Figure 4.

Camphor and menthol sensitize to cold via independent mechanisms. A–D, Camphor (2 mm)-induced sensitization to cooling is increased by subsequent coapplication of menthol (50 μm). A, Original recording from a temperature-insensitive nociceptor (CM) showing instantaneous discharge rates in response to cooling after application of camphor (2 mm) and an equipotent dose of menthol (50 μm). Lower trace, Time course of cold stimulus and threshold temperature of activation. B–D, Quantification of the synergistic effect of menthol on the camphor-induced cold sensitization: increase in response magnitude (82.1 ± 18.3–102.2 ± 18.5; p = 0.028, Wilcoxon test; B); increase in peak discharge (10.0 ± 2.4–16.6 ± 4.0 spikes/s, p = 0.028, Wilcoxon test; C); and rise in temperature threshold (22.1 ± 1.6°C–25.2°C±1.3; p = 0.046, Wilcoxon test; D). Bold dotted lines: average of n = 10, dotted arrow: representative sample shown in A. E–H, Cold sensitization induced by a saturating dose of menthol is further increased by coapplication of camphor (2 mm).

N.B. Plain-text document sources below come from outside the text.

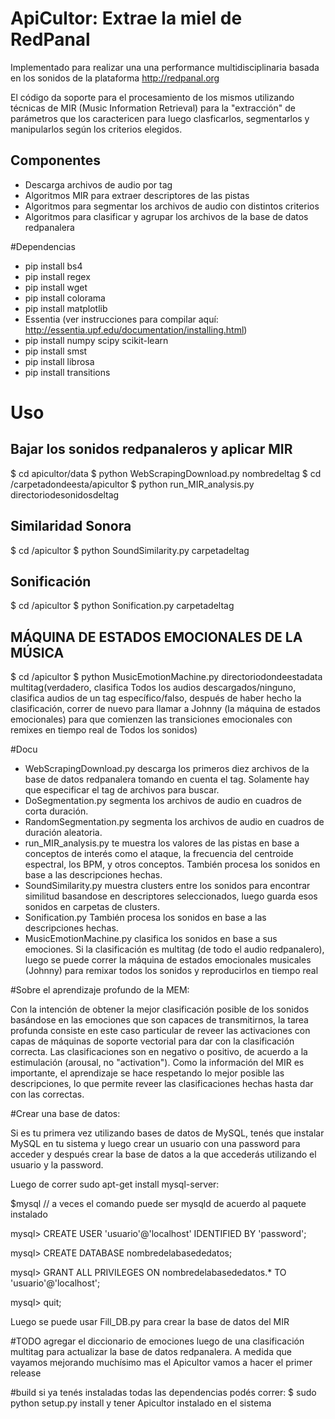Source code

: # ApiCultor: Extrae la miel de RedPanal

Implementado para realizar una una performance multidisciplinaria basada en los sonidos de la plataforma http://redpanal.org

El código da soporte para el procesamiento de los mismos utilizando técnicas de MIR (Music Information Retrieval) para la "extracción" de parámetros que los caractericen para luego clasficarlos, segmentarlos y manipularlos según los criterios elegidos.

## Componentes
* Descarga archivos de audio por tag
* Algoritmos MIR para extraer descriptores de las pistas
* Algoritmos para segmentar los archivos de audio con distintos criterios
* Algoritmos para clasificar y agrupar los archivos de la base de datos redpanalera

#Dependencias
* pip install bs4
* pip install regex
* pip install wget
* pip install colorama
* pip install matplotlib
* Essentia (ver instrucciones para compilar aquí: http://essentia.upf.edu/documentation/installing.html)
* pip install numpy scipy scikit-learn
* pip install smst
* pip install librosa
* pip install transitions

# Uso 
## Bajar los sonidos redpanaleros y aplicar MIR
$ cd apicultor/data 
$ python WebScrapingDownload.py nombredeltag 
$ cd /carpetadondeesta/apicultor
$ python run_MIR_analysis.py directoriodesonidosdeltag
## Similaridad Sonora
$ cd /apicultor
$ python SoundSimilarity.py carpetadeltag
## Sonificación
$ cd /apicultor
$ python Sonification.py carpetadeltag
## MÁQUINA DE ESTADOS EMOCIONALES DE LA MÚSICA
$ cd /apicultor
$ python MusicEmotionMachine.py directoriodondeestadata multitag(verdadero, clasifica Todos los audios descargados/ninguno, clasifica audios de un tag específico/falso, después de haber hecho la clasificación, correr de nuevo para llamar a Johnny (la máquina de estados emocionales) para que comienzen las transiciones emocionales con remixes en tiempo real de Todos los sonidos)

#Docu
* WebScrapingDownload.py descarga los primeros diez archivos de la base de datos redpanalera tomando en cuenta el tag. Solamente hay que especificar el tag de archivos para buscar.
* DoSegmentation.py segmenta los archivos de audio en cuadros de corta duración.
* RandomSegmentation.py segmenta los archivos de audio en cuadros de duración aleatoria.
* run_MIR_analysis.py te muestra los valores de las pistas en base a conceptos de interés como el ataque, la frecuencia del centroide espectral, los BPM, y otros conceptos. También procesa los sonidos en base a las descripciones hechas.
* SoundSimilarity.py muestra clusters entre los sonidos para encontrar similitud basandose en descriptores seleccionados, luego guarda esos sonidos en carpetas de clusters.
* Sonification.py También procesa los sonidos en base a las descripciones hechas.
* MusicEmotionMachine.py clasifica los sonidos en base a sus emociones. Si la clasificación es multitag (de todo el audio redpanalero), luego se puede correr la máquina de estados emocionales musicales (Johnny) para remixar todos los sonidos y reproducirlos en tiempo real

#Sobre el aprendizaje profundo de la MEM:

Con la intención de obtener la mejor clasificación posible de los sonidos basándose en las emociones que son capaces de transmitirnos, la tarea profunda consiste en este caso particular de reveer las activaciones con capas de máquinas de soporte vectorial para dar con la clasificación correcta. Las clasificaciones son en negativo o positivo, de acuerdo a la estimulación (arousal, no "activation"). Como la información del MIR es importante, el aprendizaje se hace respetando lo mejor posible las descripciones, lo que permite reveer las clasificaciones hechas hasta dar con las correctas.

#Crear una base de datos:

Si es tu primera vez utilizando bases de datos de MySQL, tenés que instalar MySQL en tu sistema y luego crear un usuario con una password para acceder y después crear la base de datos a la que accederás utilizando el usuario y la password.

Luego de correr sudo apt-get install mysql-server:

$mysql // a veces el comando puede ser mysqld de acuerdo al paquete instalado

mysql> CREATE USER 'usuario'@'localhost' IDENTIFIED BY 'password';

mysql> CREATE DATABASE nombredelabasededatos;

mysql> GRANT ALL PRIVILEGES ON nombredelabasededatos.* TO 'usuario'@'localhost';

mysql> quit;

Luego se puede usar Fill_DB.py para crear la base de datos del MIR


#TODO
agregar el diccionario de emociones luego de una clasificación multitag para actualizar la base de datos redpanalera. A medida que vayamos mejorando muchísimo mas el Apicultor vamos a hacer el primer release 

#build
si ya tenés instaladas todas las dependencias podés correr: 
$ sudo python setup.py install
y tener Apicultor instalado en el sistema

E, Original recording from a cold nociceptor showing instantaneous discharge rates in response to cooling after application of menthol (500 μm) and camphor (2 mm). Lower trace, Time course of cold stimulus and threshold temperature of activation. F–H, Quantification of the synergistic effect of camphor on the menthol-induced cold sensitization: increase in response magnitude (71.8 ± 19.6–92.1 ± 24.1; p = 0.1, Wilcoxon test; F) and peak discharge (13.8 ± 3.3–22.7 ± 4.9 spikes/s, p = 0.04, Wilcoxon test; G), and rise in temperature threshold (27.4 ± 1.1°C–29.3 ± 0.4°C; p = 0.1, Wilcoxon test; H). Bold dotted lines, Average of n = 6; dotted arrow, representative sample shown in E.